*WHAT THE TASK ASKS*.
Return every item below character for character, keeping each line unchanged and in its original order.

*GIVEN DATA*.
^^^^
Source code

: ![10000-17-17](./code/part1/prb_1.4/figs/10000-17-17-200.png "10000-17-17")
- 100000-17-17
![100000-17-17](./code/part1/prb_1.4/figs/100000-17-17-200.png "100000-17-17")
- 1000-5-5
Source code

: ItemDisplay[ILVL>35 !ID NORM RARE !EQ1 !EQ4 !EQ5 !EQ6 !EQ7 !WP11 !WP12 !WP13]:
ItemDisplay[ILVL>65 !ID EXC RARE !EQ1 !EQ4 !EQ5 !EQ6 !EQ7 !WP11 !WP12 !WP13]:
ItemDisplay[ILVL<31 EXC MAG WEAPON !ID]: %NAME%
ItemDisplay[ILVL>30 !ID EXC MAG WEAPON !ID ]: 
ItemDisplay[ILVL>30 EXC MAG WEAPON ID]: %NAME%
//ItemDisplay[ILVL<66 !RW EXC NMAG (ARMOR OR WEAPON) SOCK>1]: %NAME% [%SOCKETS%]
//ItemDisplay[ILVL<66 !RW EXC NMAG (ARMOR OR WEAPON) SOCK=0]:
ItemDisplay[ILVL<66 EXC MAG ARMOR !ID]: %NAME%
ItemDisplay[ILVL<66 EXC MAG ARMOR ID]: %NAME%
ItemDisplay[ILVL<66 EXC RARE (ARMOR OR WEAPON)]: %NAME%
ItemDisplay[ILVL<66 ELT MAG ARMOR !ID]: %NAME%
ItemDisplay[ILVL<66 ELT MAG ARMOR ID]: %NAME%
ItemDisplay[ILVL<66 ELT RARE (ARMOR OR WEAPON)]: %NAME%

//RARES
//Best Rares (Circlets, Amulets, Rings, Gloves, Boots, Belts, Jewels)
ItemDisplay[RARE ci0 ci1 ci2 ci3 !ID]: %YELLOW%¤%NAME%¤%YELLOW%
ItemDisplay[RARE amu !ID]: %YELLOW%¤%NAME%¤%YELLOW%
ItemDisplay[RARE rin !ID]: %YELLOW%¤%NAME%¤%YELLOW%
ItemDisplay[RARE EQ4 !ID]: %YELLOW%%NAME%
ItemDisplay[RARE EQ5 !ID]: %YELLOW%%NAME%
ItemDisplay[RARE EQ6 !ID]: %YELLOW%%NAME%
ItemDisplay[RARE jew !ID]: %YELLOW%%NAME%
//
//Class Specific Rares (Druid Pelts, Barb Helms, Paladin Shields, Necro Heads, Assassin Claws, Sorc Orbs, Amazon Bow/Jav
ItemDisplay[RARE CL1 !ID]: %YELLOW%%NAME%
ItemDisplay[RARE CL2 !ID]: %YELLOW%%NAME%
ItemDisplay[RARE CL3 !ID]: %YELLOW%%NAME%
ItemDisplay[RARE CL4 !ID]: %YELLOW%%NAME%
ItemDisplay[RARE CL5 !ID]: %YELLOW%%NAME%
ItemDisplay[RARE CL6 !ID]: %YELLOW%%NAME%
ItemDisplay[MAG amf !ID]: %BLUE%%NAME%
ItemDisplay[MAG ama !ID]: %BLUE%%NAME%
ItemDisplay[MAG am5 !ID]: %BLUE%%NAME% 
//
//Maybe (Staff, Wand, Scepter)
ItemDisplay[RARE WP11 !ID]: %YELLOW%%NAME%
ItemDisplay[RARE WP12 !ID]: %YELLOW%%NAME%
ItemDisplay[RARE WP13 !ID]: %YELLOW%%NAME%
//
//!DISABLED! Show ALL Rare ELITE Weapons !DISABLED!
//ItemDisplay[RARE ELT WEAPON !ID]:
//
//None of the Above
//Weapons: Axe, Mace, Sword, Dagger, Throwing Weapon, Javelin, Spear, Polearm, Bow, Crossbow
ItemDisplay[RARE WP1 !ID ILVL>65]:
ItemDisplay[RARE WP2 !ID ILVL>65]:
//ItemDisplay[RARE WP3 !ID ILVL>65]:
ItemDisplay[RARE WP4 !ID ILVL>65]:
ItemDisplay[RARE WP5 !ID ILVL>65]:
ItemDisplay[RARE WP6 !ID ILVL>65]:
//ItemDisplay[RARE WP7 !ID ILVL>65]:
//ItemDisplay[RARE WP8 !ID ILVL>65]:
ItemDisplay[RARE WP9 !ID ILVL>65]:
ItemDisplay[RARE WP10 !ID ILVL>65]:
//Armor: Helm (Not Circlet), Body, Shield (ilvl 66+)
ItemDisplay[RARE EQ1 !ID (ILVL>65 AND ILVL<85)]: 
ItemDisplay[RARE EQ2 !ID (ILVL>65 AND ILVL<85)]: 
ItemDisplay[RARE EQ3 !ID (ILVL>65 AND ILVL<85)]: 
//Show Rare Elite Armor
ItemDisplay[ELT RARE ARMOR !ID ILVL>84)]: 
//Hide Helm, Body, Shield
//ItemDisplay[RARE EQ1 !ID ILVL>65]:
^^^^
*SOLUTION*.
Source code

: ![10000-17-17](./code/part1/prb_1.4/figs/10000-17-17-200.png "10000-17-17")
- 100000-17-17
![100000-17-17](./code/part1/prb_1.4/figs/100000-17-17-200.png "100000-17-17")
- 1000-5-5
Source code

: ItemDisplay[ILVL>35 !ID NORM RARE !EQ1 !EQ4 !EQ5 !EQ6 !EQ7 !WP11 !WP12 !WP13]:
ItemDisplay[ILVL>65 !ID EXC RARE !EQ1 !EQ4 !EQ5 !EQ6 !EQ7 !WP11 !WP12 !WP13]:
ItemDisplay[ILVL<31 EXC MAG WEAPON !ID]: %NAME%
ItemDisplay[ILVL>30 !ID EXC MAG WEAPON !ID ]: 
ItemDisplay[ILVL>30 EXC MAG WEAPON ID]: %NAME%
//ItemDisplay[ILVL<66 !RW EXC NMAG (ARMOR OR WEAPON) SOCK>1]: %NAME% [%SOCKETS%]
//ItemDisplay[ILVL<66 !RW EXC NMAG (ARMOR OR WEAPON) SOCK=0]:
ItemDisplay[ILVL<66 EXC MAG ARMOR !ID]: %NAME%
ItemDisplay[ILVL<66 EXC MAG ARMOR ID]: %NAME%
ItemDisplay[ILVL<66 EXC RARE (ARMOR OR WEAPON)]: %NAME%
ItemDisplay[ILVL<66 ELT MAG ARMOR !ID]: %NAME%
ItemDisplay[ILVL<66 ELT MAG ARMOR ID]: %NAME%
ItemDisplay[ILVL<66 ELT RARE (ARMOR OR WEAPON)]: %NAME%

//RARES
//Best Rares (Circlets, Amulets, Rings, Gloves, Boots, Belts, Jewels)
ItemDisplay[RARE ci0 ci1 ci2 ci3 !ID]: %YELLOW%¤%NAME%¤%YELLOW%
ItemDisplay[RARE amu !ID]: %YELLOW%¤%NAME%¤%YELLOW%
ItemDisplay[RARE rin !ID]: %YELLOW%¤%NAME%¤%YELLOW%
ItemDisplay[RARE EQ4 !ID]: %YELLOW%%NAME%
ItemDisplay[RARE EQ5 !ID]: %YELLOW%%NAME%
ItemDisplay[RARE EQ6 !ID]: %YELLOW%%NAME%
ItemDisplay[RARE jew !ID]: %YELLOW%%NAME%
//
//Class Specific Rares (Druid Pelts, Barb Helms, Paladin Shields, Necro Heads, Assassin Claws, Sorc Orbs, Amazon Bow/Jav
ItemDisplay[RARE CL1 !ID]: %YELLOW%%NAME%
ItemDisplay[RARE CL2 !ID]: %YELLOW%%NAME%
ItemDisplay[RARE CL3 !ID]: %YELLOW%%NAME%
ItemDisplay[RARE CL4 !ID]: %YELLOW%%NAME%
ItemDisplay[RARE CL5 !ID]: %YELLOW%%NAME%
ItemDisplay[RARE CL6 !ID]: %YELLOW%%NAME%
ItemDisplay[MAG amf !ID]: %BLUE%%NAME%
ItemDisplay[MAG ama !ID]: %BLUE%%NAME%
ItemDisplay[MAG am5 !ID]: %BLUE%%NAME% 
//
//Maybe (Staff, Wand, Scepter)
ItemDisplay[RARE WP11 !ID]: %YELLOW%%NAME%
ItemDisplay[RARE WP12 !ID]: %YELLOW%%NAME%
ItemDisplay[RARE WP13 !ID]: %YELLOW%%NAME%
//
//!DISABLED! Show ALL Rare ELITE Weapons !DISABLED!
//ItemDisplay[RARE ELT WEAPON !ID]:
//
//None of the Above
//Weapons: Axe, Mace, Sword, Dagger, Throwing Weapon, Javelin, Spear, Polearm, Bow, Crossbow
ItemDisplay[RARE WP1 !ID ILVL>65]:
ItemDisplay[RARE WP2 !ID ILVL>65]:
//ItemDisplay[RARE WP3 !ID ILVL>65]:
ItemDisplay[RARE WP4 !ID ILVL>65]:
ItemDisplay[RARE WP5 !ID ILVL>65]:
ItemDisplay[RARE WP6 !ID ILVL>65]:
//ItemDisplay[RARE WP7 !ID ILVL>65]:
//ItemDisplay[RARE WP8 !ID ILVL>65]:
ItemDisplay[RARE WP9 !ID ILVL>65]:
ItemDisplay[RARE WP10 !ID ILVL>65]:
//Armor: Helm (Not Circlet), Body, Shield (ilvl 66+)
ItemDisplay[RARE EQ1 !ID (ILVL>65 AND ILVL<85)]: 
ItemDisplay[RARE EQ2 !ID (ILVL>65 AND ILVL<85)]: 
ItemDisplay[RARE EQ3 !ID (ILVL>65 AND ILVL<85)]: 
//Show Rare Elite Armor
ItemDisplay[ELT RARE ARMOR !ID ILVL>84)]: 
//Hide Helm, Body, Shield
//ItemDisplay[RARE EQ1 !ID ILVL>65]:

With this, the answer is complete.